-------- Page extract --------
Before the House Republican bill to replace the Affordable Care Act died Friday, insurers and regulators were fretting about a major, last-minute change in the House Republican healthcare reform bill requiring states to determine what benefits must be offered in fully insured health plans.
If the amended version of the American Health Care Act became law, the Affordable Care Act's federal benefit requirements would be replaced by a new provision requiring states to set benefit levels for plans starting in 2018. But President Donald Trump and House Speaker Paul Ryan decided to pull the bill Friday afternoon when they failed to win enough GOP support to pass it.
The federal benefit requirement provision was pushed by ultra-conservatives in the House Freedom Caucus, who argued that ditching the federal benefit mandates would allow insurers to sell plans with cheaper premiums.
It was highly uncertain whether Senate Republicans would accept the elimination of the benefit rules. It was also unclear whether that change could be passed under Senate rules for expedited budget reconciliation legislation, which require that all provisions must primarily be about the budget.
But conservative Republicans remain strongly interested in changing the ACA's minimum essential benefits requirement. Experts expect HHS Secretary Tom Price to try to pare down those mandates through rule-making. He may be able to redefine the scope of the 10 categories of benefits specified by the law, or give state insurance regulators greater flexibility in interpreting them.
“They don't have unlimited authority to repeal the essential health benefits, but certainly have authority to define them differently,” said Larry Levitt, senior vice president at the Kaiser Family Foundation.
“They could make mental health benefits bare-bones without Congress if they were feeling particularly mean,” said John Gorman, head of the Gorman Health Group.
-------- Dataset entries --------
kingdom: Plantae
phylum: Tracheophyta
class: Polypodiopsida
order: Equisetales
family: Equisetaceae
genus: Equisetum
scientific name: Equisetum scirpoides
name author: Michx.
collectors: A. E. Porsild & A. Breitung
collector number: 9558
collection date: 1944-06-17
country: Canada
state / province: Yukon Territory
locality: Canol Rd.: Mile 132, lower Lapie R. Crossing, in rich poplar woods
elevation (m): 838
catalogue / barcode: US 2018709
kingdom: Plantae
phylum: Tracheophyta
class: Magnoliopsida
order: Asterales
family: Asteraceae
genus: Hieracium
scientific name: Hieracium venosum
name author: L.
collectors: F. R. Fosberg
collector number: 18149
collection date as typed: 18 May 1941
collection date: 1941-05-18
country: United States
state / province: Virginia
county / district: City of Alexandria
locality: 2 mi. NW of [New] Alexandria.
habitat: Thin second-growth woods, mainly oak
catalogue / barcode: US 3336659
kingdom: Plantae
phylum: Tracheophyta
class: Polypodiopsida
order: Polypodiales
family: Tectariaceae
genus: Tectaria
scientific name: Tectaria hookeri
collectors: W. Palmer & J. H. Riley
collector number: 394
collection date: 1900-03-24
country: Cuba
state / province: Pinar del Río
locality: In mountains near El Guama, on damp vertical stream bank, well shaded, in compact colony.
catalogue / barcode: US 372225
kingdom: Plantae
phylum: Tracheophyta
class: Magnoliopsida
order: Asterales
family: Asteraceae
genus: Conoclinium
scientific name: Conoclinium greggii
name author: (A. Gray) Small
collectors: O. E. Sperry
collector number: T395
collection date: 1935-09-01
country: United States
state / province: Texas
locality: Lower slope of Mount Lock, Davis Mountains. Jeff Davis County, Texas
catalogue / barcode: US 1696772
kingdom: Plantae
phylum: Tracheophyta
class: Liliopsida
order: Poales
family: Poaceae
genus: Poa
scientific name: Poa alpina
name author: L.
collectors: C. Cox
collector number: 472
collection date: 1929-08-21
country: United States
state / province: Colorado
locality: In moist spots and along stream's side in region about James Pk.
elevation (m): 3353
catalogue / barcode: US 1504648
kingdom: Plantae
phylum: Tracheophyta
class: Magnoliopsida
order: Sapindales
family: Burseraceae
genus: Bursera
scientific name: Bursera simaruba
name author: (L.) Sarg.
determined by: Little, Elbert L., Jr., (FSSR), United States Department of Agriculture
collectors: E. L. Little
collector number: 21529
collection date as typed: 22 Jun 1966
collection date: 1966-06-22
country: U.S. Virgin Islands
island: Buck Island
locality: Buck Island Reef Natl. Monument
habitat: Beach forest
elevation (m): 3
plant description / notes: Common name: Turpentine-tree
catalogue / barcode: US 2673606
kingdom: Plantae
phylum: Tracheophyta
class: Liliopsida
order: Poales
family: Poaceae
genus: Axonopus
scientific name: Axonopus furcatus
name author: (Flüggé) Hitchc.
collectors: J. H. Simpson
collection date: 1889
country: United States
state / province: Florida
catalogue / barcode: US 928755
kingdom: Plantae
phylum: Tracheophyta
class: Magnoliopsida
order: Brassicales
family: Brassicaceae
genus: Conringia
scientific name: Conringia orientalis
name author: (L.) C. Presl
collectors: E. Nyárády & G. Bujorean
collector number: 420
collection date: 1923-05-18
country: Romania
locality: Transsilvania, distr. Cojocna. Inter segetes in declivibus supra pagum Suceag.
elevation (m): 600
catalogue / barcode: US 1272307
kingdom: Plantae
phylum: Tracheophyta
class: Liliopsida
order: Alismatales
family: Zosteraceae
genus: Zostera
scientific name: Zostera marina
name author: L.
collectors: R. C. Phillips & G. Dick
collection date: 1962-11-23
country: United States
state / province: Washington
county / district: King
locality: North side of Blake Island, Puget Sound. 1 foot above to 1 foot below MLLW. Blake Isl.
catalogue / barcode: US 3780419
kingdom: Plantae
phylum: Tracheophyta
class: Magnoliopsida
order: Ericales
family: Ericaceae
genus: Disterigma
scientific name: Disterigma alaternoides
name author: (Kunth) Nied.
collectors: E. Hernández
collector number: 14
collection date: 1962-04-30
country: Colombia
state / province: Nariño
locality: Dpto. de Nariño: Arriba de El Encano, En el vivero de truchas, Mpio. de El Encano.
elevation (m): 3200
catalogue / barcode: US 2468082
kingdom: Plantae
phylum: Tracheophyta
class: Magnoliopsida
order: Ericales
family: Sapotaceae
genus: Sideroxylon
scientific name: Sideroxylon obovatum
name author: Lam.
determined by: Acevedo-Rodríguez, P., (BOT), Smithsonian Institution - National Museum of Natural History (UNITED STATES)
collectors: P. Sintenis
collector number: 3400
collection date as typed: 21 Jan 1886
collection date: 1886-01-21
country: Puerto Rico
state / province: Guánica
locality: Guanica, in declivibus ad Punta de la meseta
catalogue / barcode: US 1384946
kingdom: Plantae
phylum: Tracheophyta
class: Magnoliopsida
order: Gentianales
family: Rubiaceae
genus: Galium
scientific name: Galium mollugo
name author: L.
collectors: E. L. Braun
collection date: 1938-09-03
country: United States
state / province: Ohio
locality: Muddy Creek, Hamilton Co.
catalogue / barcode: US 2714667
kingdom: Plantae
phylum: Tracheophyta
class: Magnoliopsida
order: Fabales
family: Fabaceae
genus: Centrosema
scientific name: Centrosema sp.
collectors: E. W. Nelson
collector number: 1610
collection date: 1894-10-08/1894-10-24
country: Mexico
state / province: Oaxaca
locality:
--------
● Your instructions
Write the next part of the article on the Republican health bill's benefit provisions, starting after its last sentence. The records are drawn from a separate source.

● Result for this exercise
Insurers have complained that the huge uncertainty caused by the GOP effort to repeal and replace the ACA has made it difficult or impossible for them to make plan and rate decisions for 2018. Some say they're weighing whether to withdraw from the individual market. And that was before House Republicans and the White House last week unveiled their proposal to erase the ACA's minimum essential benefit requirements.
“This is adding even more uncertainty to an already-uncertain situation, making it unlikely insurers would continue to participate,” said Cynthia Cox, associate director of health reform and private insurance for the Kaiser Family Foundation.
Insurers around the country must decide on their plan offerings and rates for the 2018 individual market within the next two to three months. It would be nearly impossible for state insurance regulators to quickly establish new benefit rules, a process that normally is heavily lobbied and highly contentious.
"Our filing has to be into Pennsylvania the first week of May,” said Chris Fanning, chief marketing officer and head of benefit design at Geisinger Health Plan. “This leaves a very, very short window to do any analysis and determine which essential health benefits we'd want to cover and which we'd want to remove.”
Tom Miller, a conservative health policy expert at the American Enterprise Institute, agreed it's too short a time window for insurers to put together new benefit packages, let alone price them. If the House bill is somehow revived, including repeal of the federal benefits mandate, he predicted states would muddle through 2018 using current benefit standards and consider new rules for 2019.
The House amendment said each state shall define the essential health benefits for plans that consumers can buy with the bill's age-based premium tax credits. Given how fast the amendment was cobbled together, there were major ambiguities in the provision, such as whether it continues the ACA's 10 required categories of benefits, including maternity care, mental healthcare and prescription drugs.
Nicholas Bagley, a law professor at University of Michigan, wrote that the provision could be subject to legal challenges on the grounds that it would coerce states to take action or risk losing significant federal funding.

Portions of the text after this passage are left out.